> **Problem**:
Write out the rows from the line holding "Erik Olsson Fastighetsförmedling" through the end of the rows, both included, as a numbered list with blank lines skipped. Leave the pictures out.

Saved entries
== Segment start ==

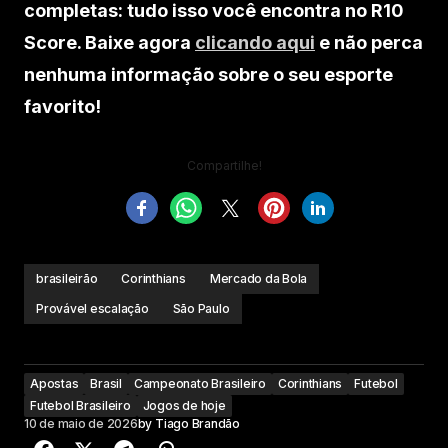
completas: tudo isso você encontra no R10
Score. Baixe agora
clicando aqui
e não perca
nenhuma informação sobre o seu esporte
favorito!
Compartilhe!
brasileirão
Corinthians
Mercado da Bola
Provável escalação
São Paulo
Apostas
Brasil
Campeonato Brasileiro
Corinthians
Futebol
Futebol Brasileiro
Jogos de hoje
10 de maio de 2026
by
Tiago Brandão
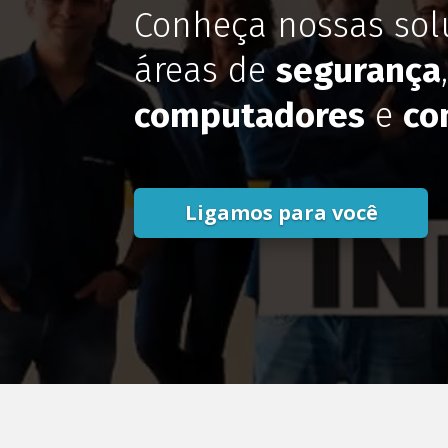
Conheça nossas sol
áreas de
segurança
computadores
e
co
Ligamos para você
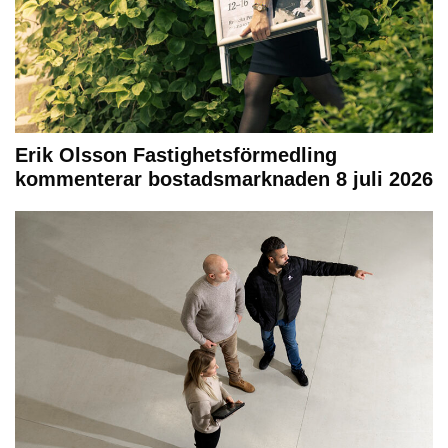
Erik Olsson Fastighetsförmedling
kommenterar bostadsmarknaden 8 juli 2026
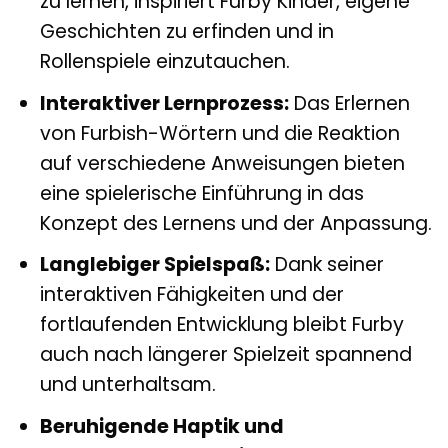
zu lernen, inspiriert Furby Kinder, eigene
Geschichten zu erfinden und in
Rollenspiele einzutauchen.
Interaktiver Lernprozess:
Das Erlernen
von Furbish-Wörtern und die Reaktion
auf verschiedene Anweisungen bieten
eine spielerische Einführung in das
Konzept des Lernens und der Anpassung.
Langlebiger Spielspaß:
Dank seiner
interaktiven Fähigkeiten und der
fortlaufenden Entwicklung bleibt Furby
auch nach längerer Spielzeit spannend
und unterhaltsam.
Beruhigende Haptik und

== Segment end ==

> **Exercise result**:
1. Erik Olsson Fastighetsförmedling
2. kommenterar bostadsmarknaden 8 juli 2026
3. zu lernen, inspiriert Furby Kinder, eigene
4. Geschichten zu erfinden und in
5. Rollenspiele einzutauchen.
6. Interaktiver Lernprozess:
7. Das Erlernen
8. von Furbish-Wörtern und die Reaktion
9. auf verschiedene Anweisungen bieten
10. eine spielerische Einführung in das
11. Konzept des Lernens und der Anpassung.
12. Langlebiger Spielspaß:
13. Dank seiner
14. interaktiven Fähigkeiten und der
15. fortlaufenden Entwicklung bleibt Furby
16. auch nach längerer Spielzeit spannend
17. und unterhaltsam.
18. Beruhigende Haptik und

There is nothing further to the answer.